- Extrait de page -

Et le gouvernement a accepté de négocier avec l’Unsas
Cependant, poursuit-il le témoignage : « ce qui a contraint le gouvernement à accepter de se retrouver autour de la table de négociation avec le Sutsas pour parapher un protocole d’accord de sortie de crise. Et pour faire face à la répression du régime, il fallait se retirer quelque part pour élaborer un plan pour pouvoir donner des consignes et continuer à mettre la pression sur le régime, en utilisant comme arme l’électricité qui est un enjeu majeur. Les camarades ont été libérés. C’est ainsi que Abdou Diouf a invité Mademba Sock à la table de négociation. C’est à cette date que le gouvernement a accepté de négocier avec l’Unsas sur les problèmes qui relèvent des secteurs essentiels et vitaux contrôlés par l’Unsas : l’électricité, la santé, l’enseignement supérieur, l’éducation, le secteur de la poste et des télécommunications. Le Président Diouf était obligé de dire à feu Madia Diop, SG de la Cnts, qui s’offusquait que le Président ait reçu Mademba : ‘’je suis obligé de négocier avec Mademba Sock parce qu’il représente une force syndicale’’ » se souvient avec fierté ce syndicaliste.

- Données fournies -
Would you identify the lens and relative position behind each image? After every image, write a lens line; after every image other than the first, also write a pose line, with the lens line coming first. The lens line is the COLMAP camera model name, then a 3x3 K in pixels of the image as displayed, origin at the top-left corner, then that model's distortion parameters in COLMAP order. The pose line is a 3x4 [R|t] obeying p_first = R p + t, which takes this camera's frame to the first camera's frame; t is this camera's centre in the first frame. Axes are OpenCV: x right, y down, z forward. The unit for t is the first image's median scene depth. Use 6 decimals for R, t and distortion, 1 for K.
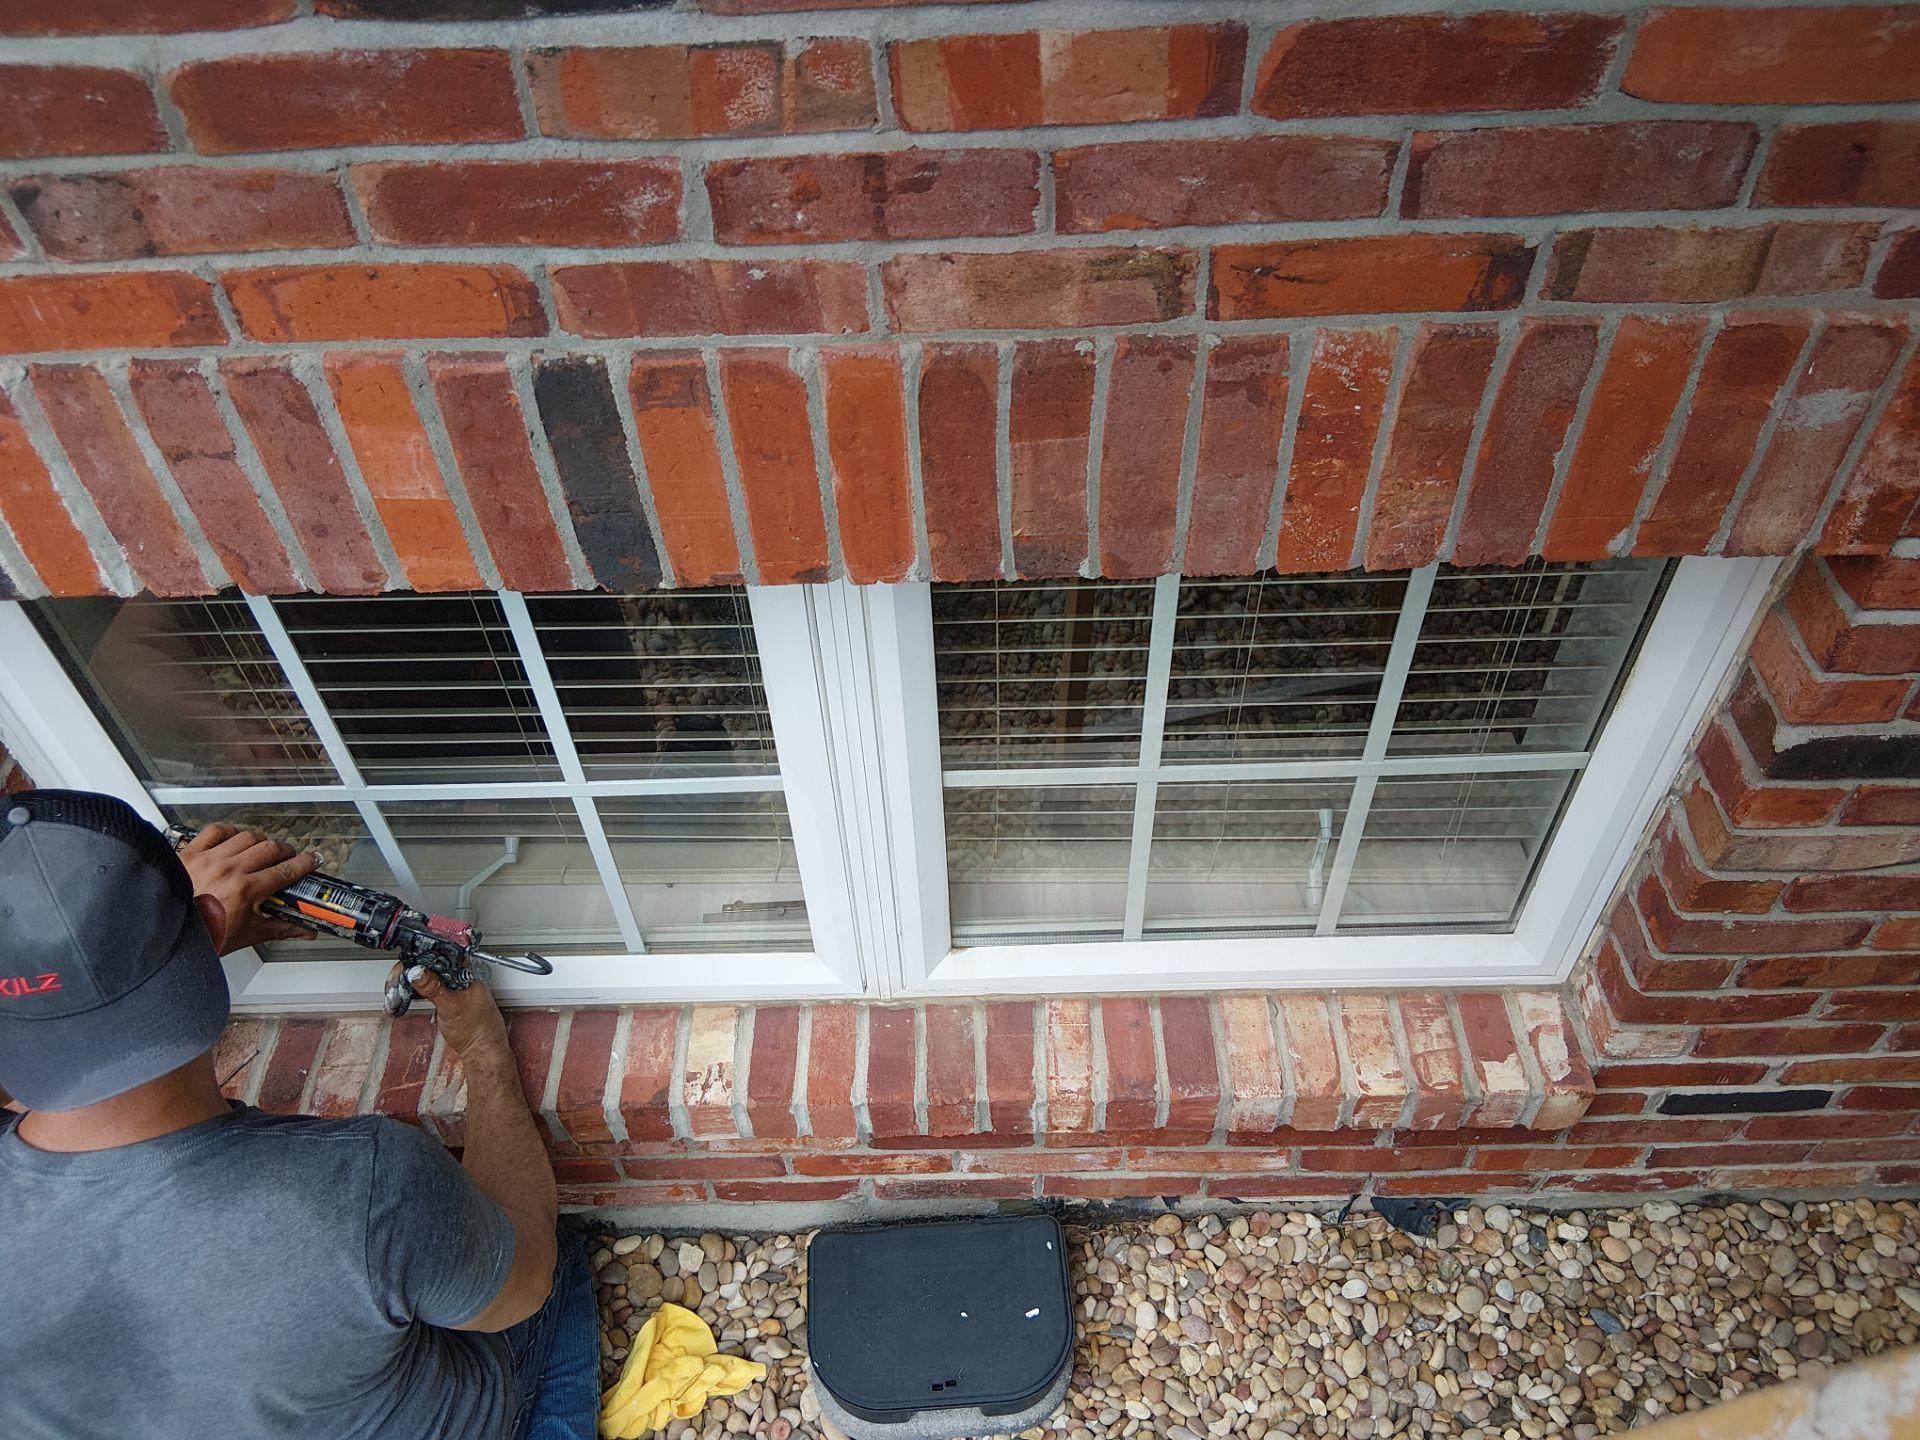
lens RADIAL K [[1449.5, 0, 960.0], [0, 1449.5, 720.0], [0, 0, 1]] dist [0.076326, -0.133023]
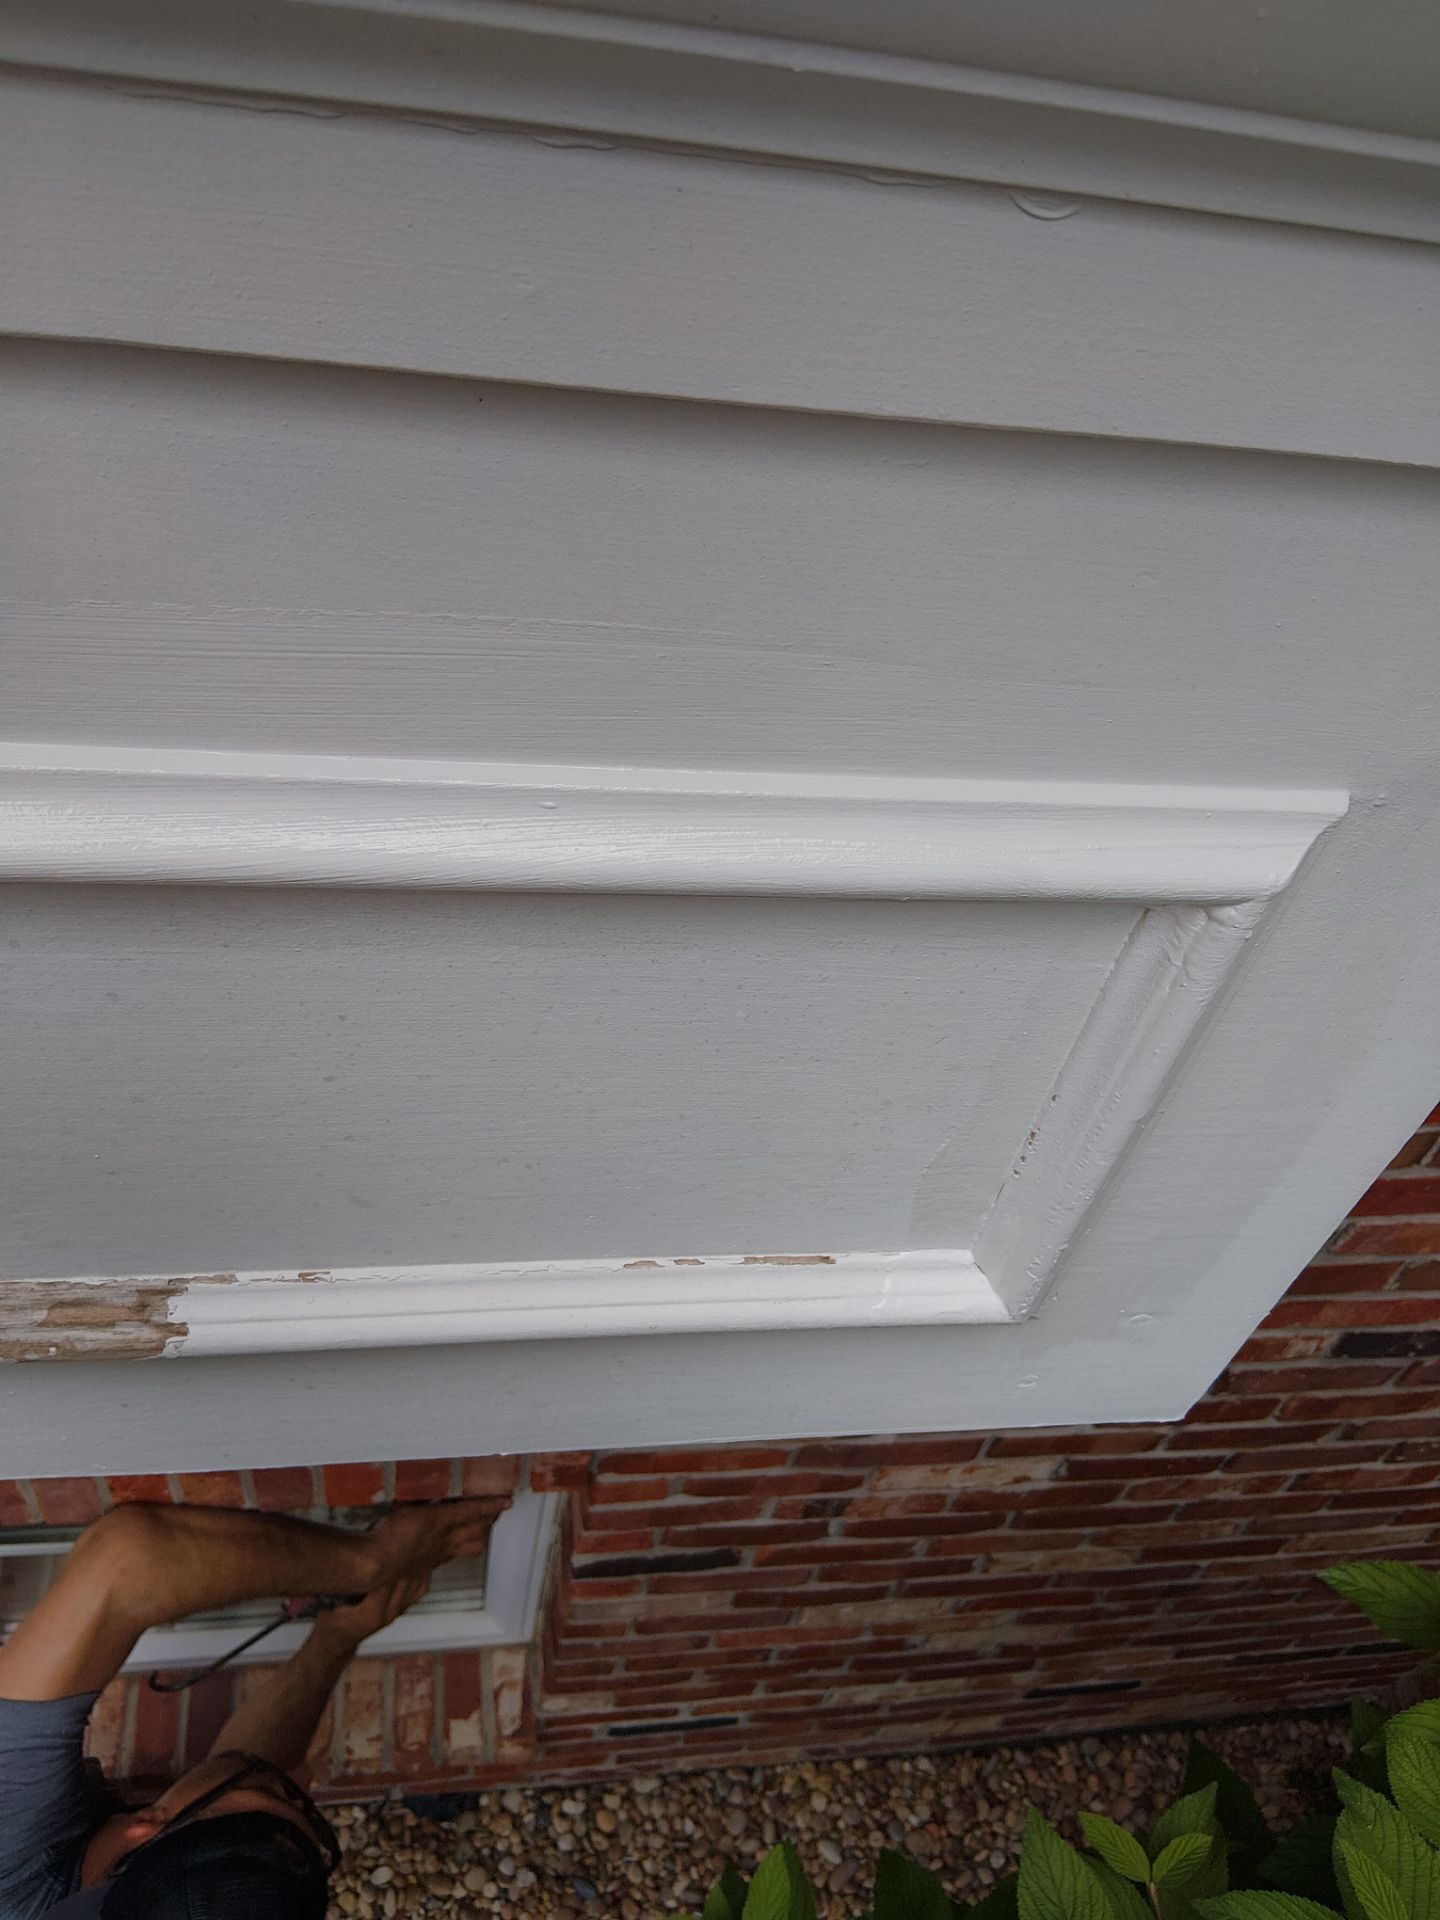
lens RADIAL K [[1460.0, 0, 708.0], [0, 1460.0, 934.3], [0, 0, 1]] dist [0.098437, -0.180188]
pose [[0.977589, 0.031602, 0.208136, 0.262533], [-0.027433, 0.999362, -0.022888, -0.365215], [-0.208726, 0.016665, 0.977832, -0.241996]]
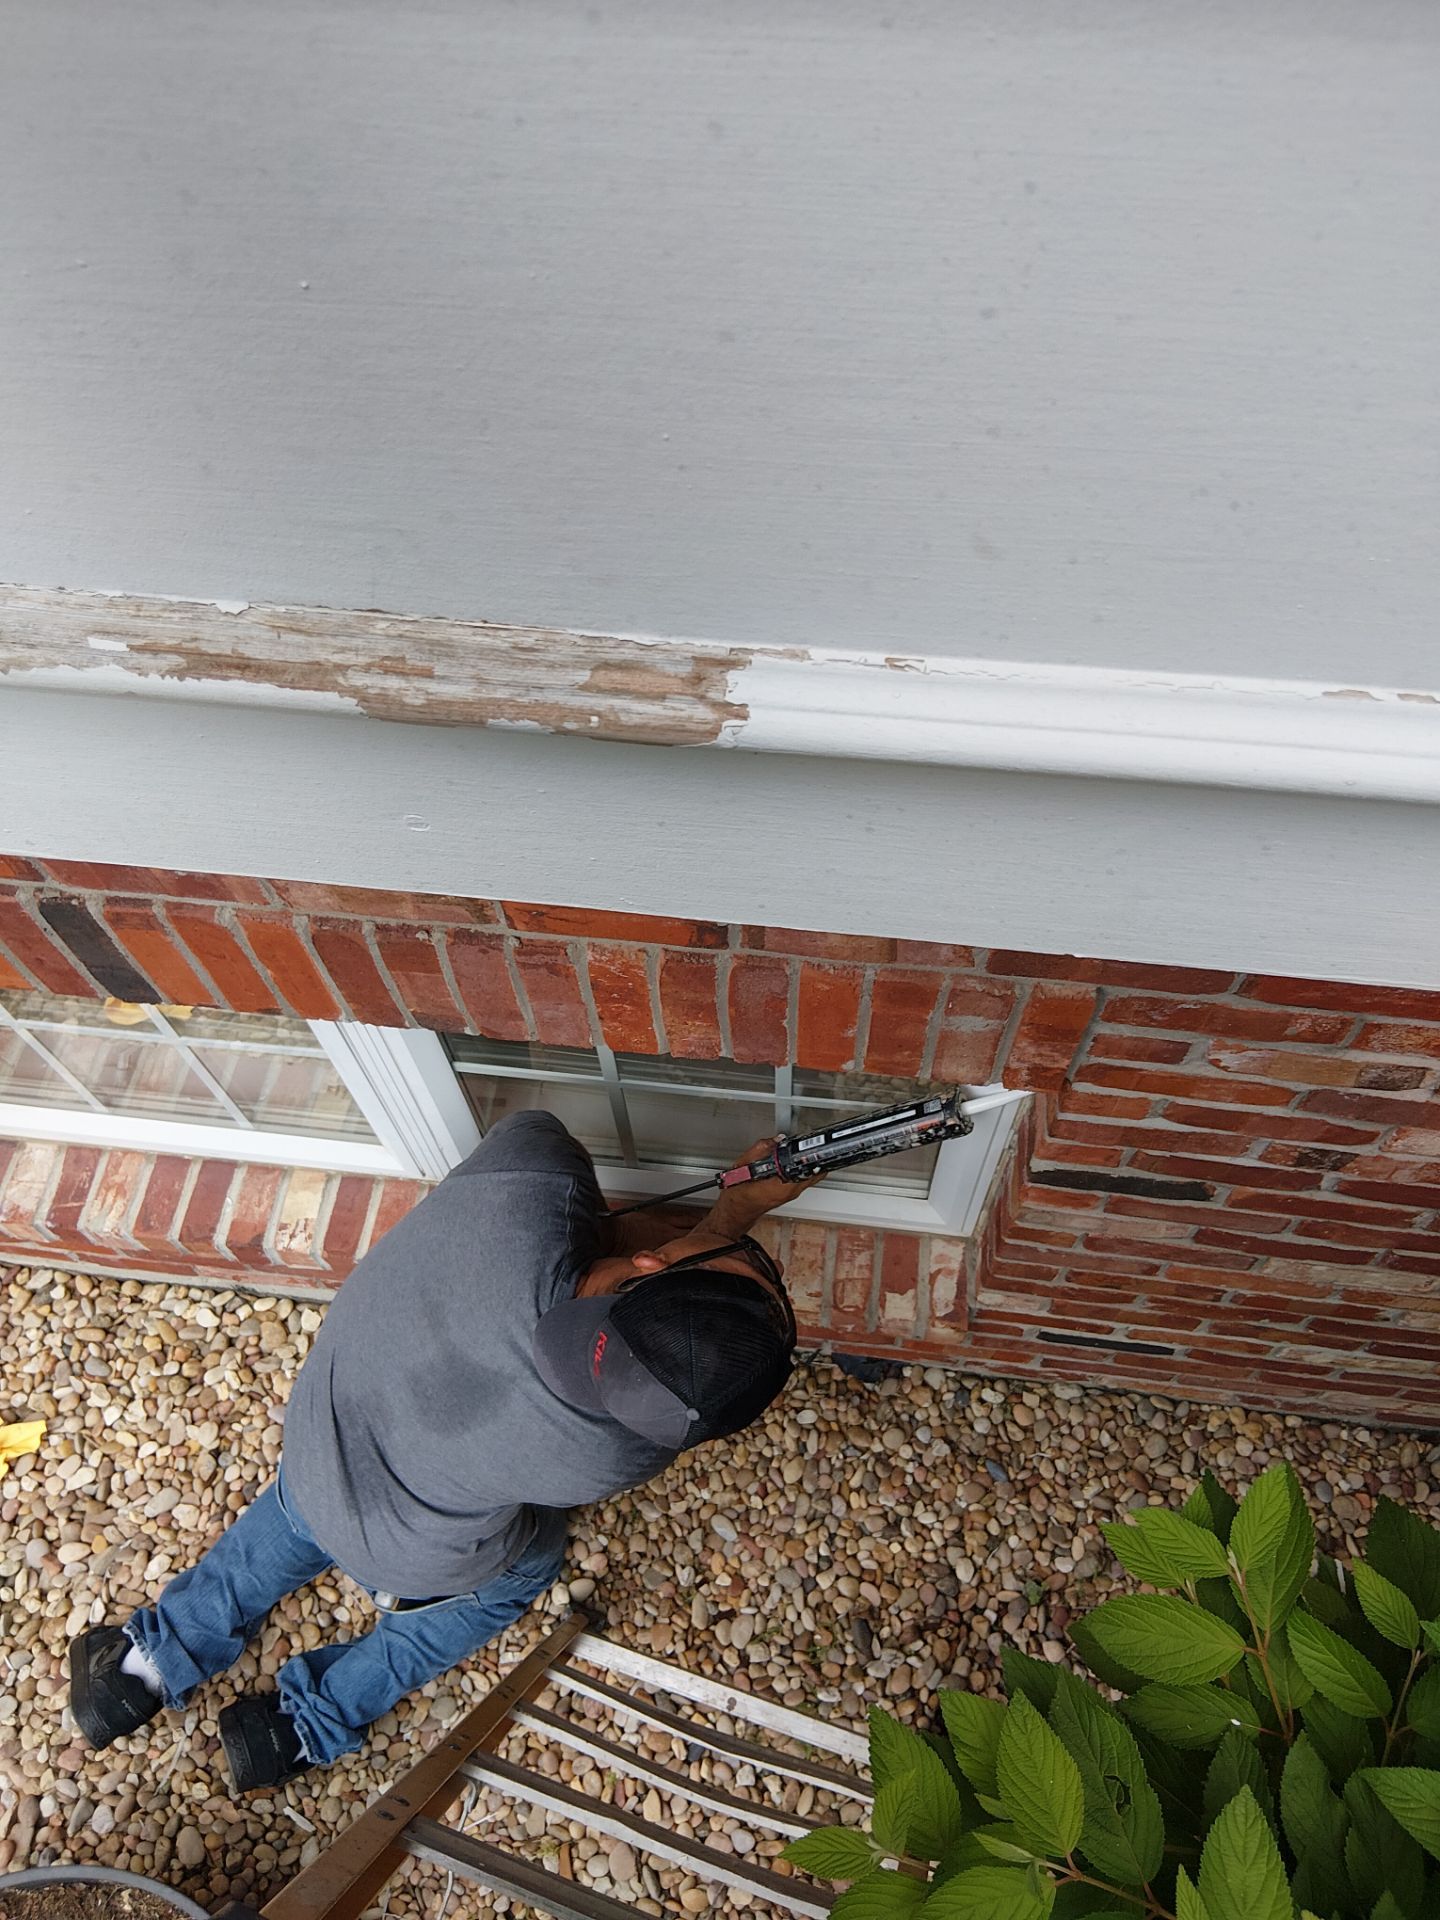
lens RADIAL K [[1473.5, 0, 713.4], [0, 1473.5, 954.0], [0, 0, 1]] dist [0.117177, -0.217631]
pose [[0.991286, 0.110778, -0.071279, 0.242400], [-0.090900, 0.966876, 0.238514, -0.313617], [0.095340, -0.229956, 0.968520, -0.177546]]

---

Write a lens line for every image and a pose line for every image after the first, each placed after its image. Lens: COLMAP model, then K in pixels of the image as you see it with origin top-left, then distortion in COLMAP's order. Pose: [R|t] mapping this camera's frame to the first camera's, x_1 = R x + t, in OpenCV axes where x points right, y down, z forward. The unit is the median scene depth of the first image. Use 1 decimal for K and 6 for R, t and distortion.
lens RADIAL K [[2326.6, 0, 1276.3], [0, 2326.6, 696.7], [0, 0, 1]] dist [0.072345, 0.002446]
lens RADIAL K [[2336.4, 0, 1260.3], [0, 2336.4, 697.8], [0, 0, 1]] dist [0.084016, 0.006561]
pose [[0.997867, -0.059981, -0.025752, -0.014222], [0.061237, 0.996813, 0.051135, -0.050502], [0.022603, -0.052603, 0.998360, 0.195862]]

- À faire -
Recopiez intégralement l'extrait sur la négociation entre le gouvernement et l'Unsas, sans y changer un mot.

- Réponse finale -
Et le gouvernement a accepté de négocier avec l’Unsas
Cependant, poursuit-il le témoignage : « ce qui a contraint le gouvernement à accepter de se retrouver autour de la table de négociation avec le Sutsas pour parapher un protocole d’accord de sortie de crise. Et pour faire face à la répression du régime, il fallait se retirer quelque part pour élaborer un plan pour pouvoir donner des consignes et continuer à mettre la pression sur le régime, en utilisant comme arme l’électricité qui est un enjeu majeur. Les camarades ont été libérés. C’est ainsi que Abdou Diouf a invité Mademba Sock à la table de négociation. C’est à cette date que le gouvernement a accepté de négocier avec l’Unsas sur les problèmes qui relèvent des secteurs essentiels et vitaux contrôlés par l’Unsas : l’électricité, la santé, l’enseignement supérieur, l’éducation, le secteur de la poste et des télécommunications. Le Président Diouf était obligé de dire à feu Madia Diop, SG de la Cnts, qui s’offusquait que le Président ait reçu Mademba : ‘’je suis obligé de négocier avec Mademba Sock parce qu’il représente une force syndicale’’ » se souvient avec fierté ce syndicaliste.